Chainmail Medieval Miniatures Rules (1971, Guidon Games, 1st Printing)
Before Dungeons and Dragons, before the entire tabletop roleplaying game industry, there was Chainmail. Published in 1971 by Guidon Games of Evansville, Indiana, Chainmail was a miniatures wargaming ruleset written by Gary Gygax and Jeff Perren. A first printing copy is not merely a collectible game rulebook. It is a direct ancestor of modern roleplaying games and one of the foundational documents of geek culture as it exists today.
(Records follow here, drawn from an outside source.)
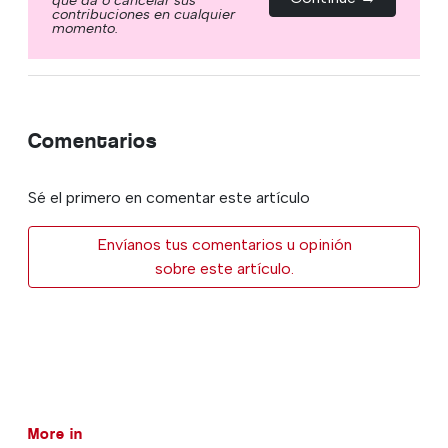
contribuciones en cualquier
momento.
Comentarios
Sé el primero en comentar este artículo
Envíanos tus comentarios u opinión
sobre este artículo.
More in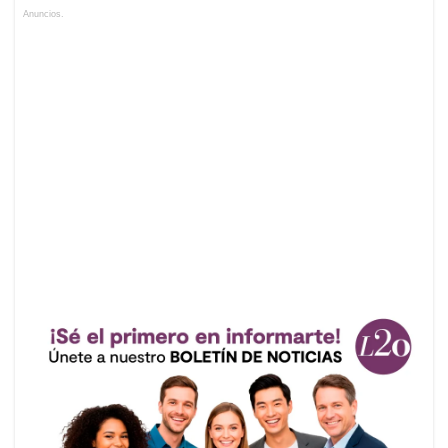
Anuncios.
The Gary Gygax Origin Story
Gary Gygax was a miniatures wargamer in Lake Geneva, Wisconsin in the late 1960s. He and Jeff Perren developed rules for medieval miniatures combat through Gygax's gaming group, refining the mechanics through actual play. Gygax submitted the manuscript to Don Lowry of Guidon Games, who published it in 1971.
Chainmail would not remain simply a wargame for long. Gygax and Dave Arneson began collaborating on an expansion of Chainmail's "Fantasy Supplement" section, which included rules for wizards, heroes, and fantastic creatures. That collaboration produced Dungeons and Dragons, published in 1974. D&D explicitly references and builds upon Chainmail in its original rules, and the combat mechanics descended directly from the parent game.
Without Chainmail, no D&D. Without D&D, the tabletop RPG industry does not exist in its current form. The video game RPG genre traces its lineage through D&D back to Chainmail. This is a document with genuine historical significance to a multi-billion dollar cultural domain.
First Printing Identification
Guidon Games published three printings of Chainmail before TSR (Gygax's own company) took over publication and released further editions. First printing identification:
Cover: Brown staple-bound booklet with a knight illustration
Guidon Games copyright and address on the book
52 pages in the first printing
No revision marks distinguishing it from later printings
Printed circa 1971 (copyright date)
Distinguishing first from subsequent Guidon Games printings requires examination of specific text details and reference to documented bibliographic research from the gaming history community. Resources like the Acaeum (a reference site for early D&D and related games) provide detailed printing identification guides.
The Fantasy Supplement
Chainmail's Fantasy Supplement is the section that directly gave birth to D&D. It introduced:
Wizards (with spells)
Heroes and super-heroes (powerful individual fighters)
Elves, dwarves, and other fantastic races
Dragons and other monsters
Magic items
The Framework of these rules, particularly the concept of individual adventurer-characters interacting with a world rather than armies of miniatures, is what Gygax and Arneson developed into the full roleplaying experience. The Fantasy Supplement in Chainmail is essentially proto-D&D, and reading it against the 1974 D&D rules shows the direct development path.
Condition and Values
Chainmail first printings have become genuinely rare in good condition. The booklet was a working game document, used at tables, and treated accordingly:
| Condition | Description | Value Range |
|---|---|---|
| Near Mint (9.0+) | Essentially unread, covers bright, no use wear | $500 - $1,200+ |
| Very Fine (8.0) | Light use, clean covers, intact | $250 - $500 |
| Fine (6.0-7.0) | Some use wear, sound | $150 - $280 |
| Very Good (5.0) | Moderate wear, complete | $80 - $150 |
| Good or lower | Heavy wear, possible damage, complete text | $40 - $80 |
Conditions are based on the comic book grading scale as adapted for game material. Completeness is essential: Chainmail is staple-bound, and pages can be loose or missing in heavily used copies.
Why This Matters
For collectors of gaming history, a Chainmail first printing occupies the same tier of significance as a first printing of the original D&D white box (1974). They are not comparably rare (D&D 1974 is considerably more valuable), but Chainmail predates D&D and is the direct parent. A collection that includes both Chainmail first printing and D&D 1974 first printing tells the complete founding story of the hobby.